When people have the perception they’ve been lied to, and deceived, over and over again, it’s only natural that people becoming distrusting of the offending entity. It can be very difficult, if not impossible to build trust again.
This seems to be what’s happening with western governments and the media, at the moment.
All who side with the distrusted party are themselves distrusted and seen to be complicit in the lie. Even science seems to have fallen into this trap of late.
How do you get trust back? Can you? Are governments’ reputations damaged irreparably? Is the media reputation damaged irreparably? What about science?
I think science should take an independent stand, so as not to be seen as complicit in some government led deception.
Science should speak with one voice, not with dissenting, often conflicting viewpoints, that only act to muddy the waters. What is evidence based, and what is opinion? It’s important to address any contradictions, otherwise people won’t know what to believe.
I often see people on social media, calling others ‘sheeple’ as a derogatory term for those they perceive as being gullible for believing what government and associated science are saying. But not believing what the government or science is saying, is not an absence of belief, but rather a belief in some kind of conspiracy theory.
What reliable scientific evidence is there to support the belief in that conspiracy theory? Believing in some unfounded conspiracy theory, which runs counter to respected scientific evidence, could also be seen as an example of people acting like sheeple.
You can believe the widely accepted science, or you can believe often debunked anti-scientific opinion, but I know which one is probably more likely to be accurate.
It’s wise to be skeptical about what people tell you. It’s wise to be questioning. When someone tells you something ask them to prove it. It’s fine to use that principle when authority tells you something, but also question conspiracy theories, in the same way. Don’t reject one and then blindly embrace the other, that is just dumb.

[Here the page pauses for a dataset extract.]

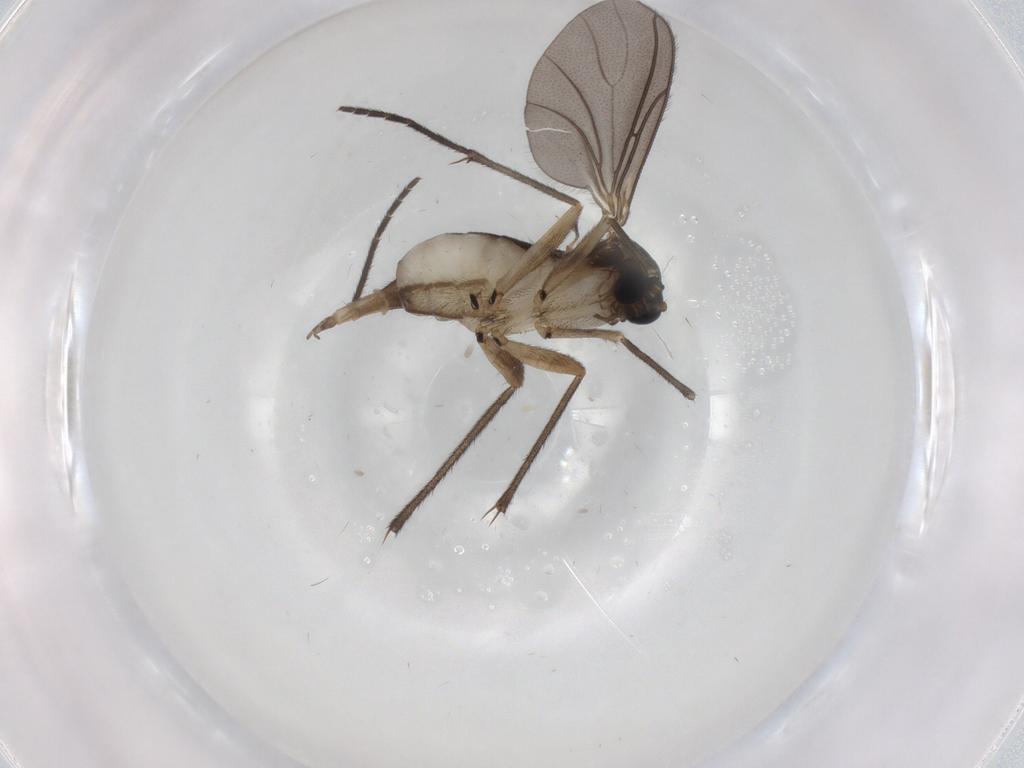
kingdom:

When people don’t have reliable sources of information, they may become confused and hunker down into what they already believe. Better to seek out information from various sources. Read what the Political Right have to say, then read what the Political Left have to say about the same thing. The truth is likely to be somewhere in the middle of the two.

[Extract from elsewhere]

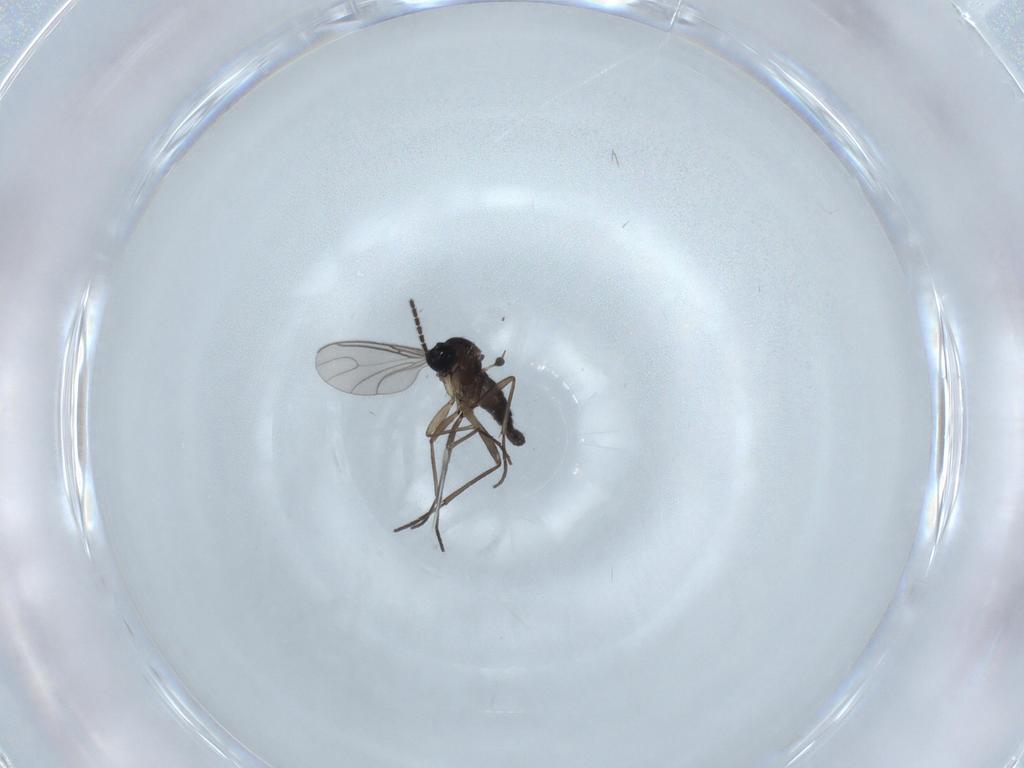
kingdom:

Science is usually a good starting point, spend time researching the latest knowledge on the topic. If you’ve not got the time, best to keep your opinions to yourself, rather than risk spreading misinformed misinformation, which doesn’t help anyone.
Follow the scientific advice unless you have definitive proof it’s a lie. Be even more skeptical of conspiracy theories. They spread because they are often sensational and fantastical. They ride on the back of the facts of the event or situation in a plausible way, but they are only a narrative interpretation.
Every intention and action can be interpreted negatively or positively if you so wish. The hero explorer is cast as the merciless invader, the protective government is seen as the oppressor, safety becomes confinement, a worried neighbor is seen as nosey.
Look for the facts and take the rest of the story with a pinch of salt.